Kesalahan dalam pembagian trunkus dapat berakibat letak aorta yang abnormal
(over riding), timbulnya infundibulum yang berlebihan pada jalan keluar ventrikel
kanan, serta terdapatnya defek septum ventrikel karena septum dari trunkus yang
gagal berpartisipasi dalam penutupan foramen interventrikel. Dengan demikian
dalam bentuknya yang klasik, akan terdapat 4 kelainan, yaitu defek septum ventrikel
yang besar, stenosis infundibular, dekstroposisi pangkal aorta dan hipertrofi ventrikel
kanan.
Kelainan anatomi ini bervariasi luas, sehingga menyebabkan luasnya variasi
patofisiologi penyakit. Secara anatomis tetralogi fallot terdiri dari septum ventrikel
subaortik yang besar dan stenosis pulmonal infundibular. Terdapatnya dekstroposisi
aorta dan hipertrofi ventrikel kanan adalah akibat dari kedua kelainan terdahulu.
Derajat hipertrofi ventrikel kanan yang timbul bergantung pada derajat stenosis
pulmonal. Pada 50% kasus stenosis pulmonal hanya infundibular, pada 10-25%
kasus kombinasi infundibular dan valvular, dan 10% kasus hanya stenosis valvular.
Selebihnya ialah stenosis pulmonal perifer.

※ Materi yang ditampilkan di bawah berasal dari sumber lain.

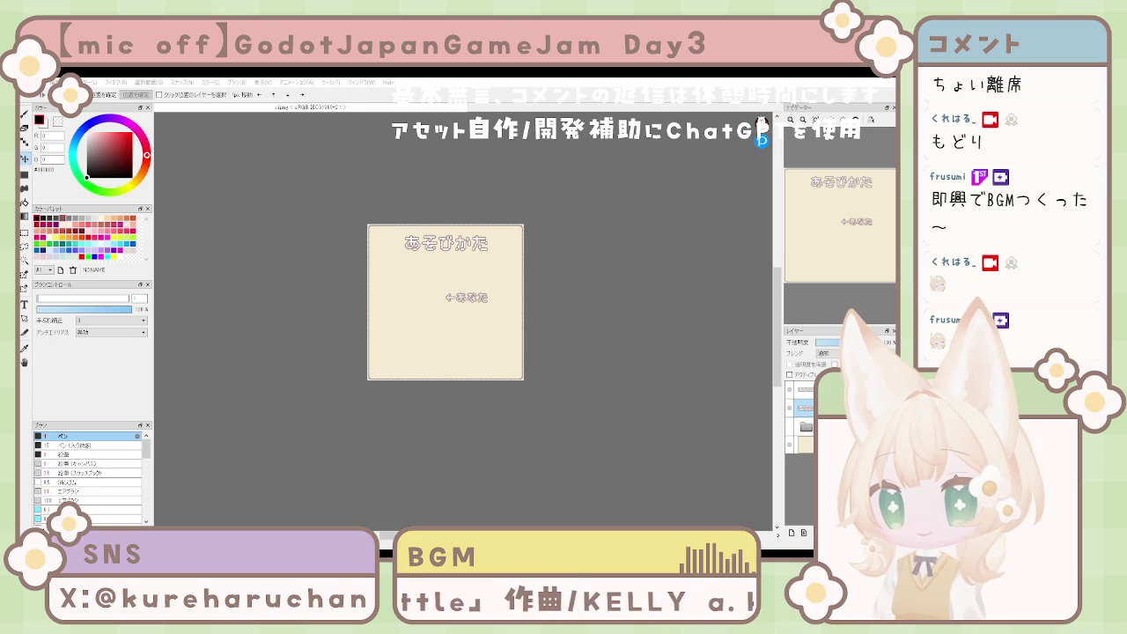
# Step: Paste the cherry, grape, pink fruit and orange sprites as four new layers, then select them
pyautogui.press('ctrl+v')
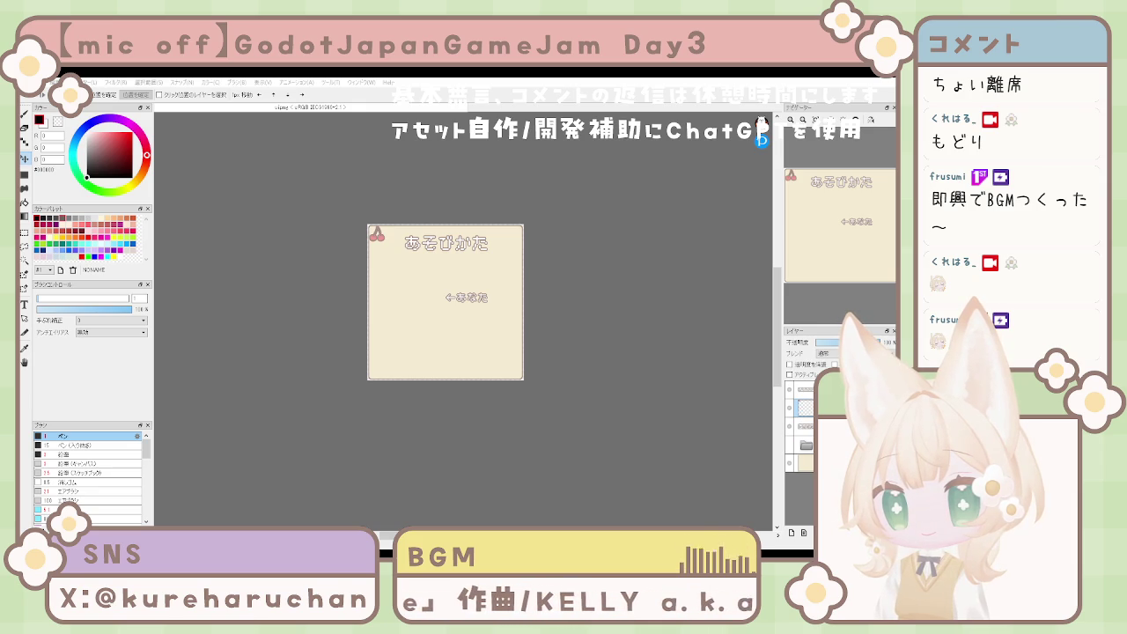
pyautogui.press('ctrl+v')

Dekstroposisi pangkal aorta (overriding aorta) bukan merupakan condition sine
qua non untuk penyakit ini. Hubungan letak aorta dan arteri pulmonalis masih di
tempat yang normal, over riding aorta terjadi karena pangkal aorta berpindah kearah
anterior mengarah ke septum. Derajat over riding ini lebih mudah ditentukan secara
angiografis daripada waktu pembedahan atau autopsy. Klasifikasi over riding
menurut Kjellberg : (Staf IKA, 2007)
Tidak terdapat over riding aorta bila sumbu aorta desenden mengarah ke belakang
ventrikel kiri
Pada over riding 25% sumbu aorta ascenden kea rah ventrikel sehingga lebih
kurang 25% orifisium aorta menghadap ke ventrikel kanan
Pada over riding 50% sumbu aorta mengarah ke septum sehingga 50% orifisium
aorta menghadap ventrikel kanan
Pada over riding 75% sumbu aorta asdenden mengarah ke depan ventrikel kanan,
septum sering berbentuk konveks ke arah ventrikel kiri, aorta sangat melebar,
sedangkan ventrikel kanan berongga sempit
Derajat over riding ini bersama dengan defek septum ventrikel dan derajat
stenosis menentukan besarnya pirau kanan ke kiri. Juga sangat menentukan sikap
pada waktu pembedahan. Arkus aorta yang berada di sebelah kanan disertai knob
aorta dan aorta descenden di kanan terdapat pada 25% kasus. Pada keadaan ini arteria
subklavia kiri yang berpangkal di hemithorax kanan biasanya menyilang di depan
esophagus, kadang disertai arkus ganda. Pada tetralogi fallot dapat terjadi kelainan
arteri koronaria. Arteri koronaria yang letaknya tidak normal ini bila terpotong waktu
operasi dapat berakibat fatal. Sirkulasi kolateral di paru pada tetralogi fallot yang
terbentuk tergantung pada kurangnya aliran darah ke paru. Pembuluh kolateral
berasal dari cabang cabang arteria bronkialis. Pada keadaan tertentu jumlah kolateral
sedemikian hebat sehingga menyulitkan tindakan bedah. Pembuluh kolateral tersebut
harus diikat sebelum dilakukan pintasan kardiopulmonal.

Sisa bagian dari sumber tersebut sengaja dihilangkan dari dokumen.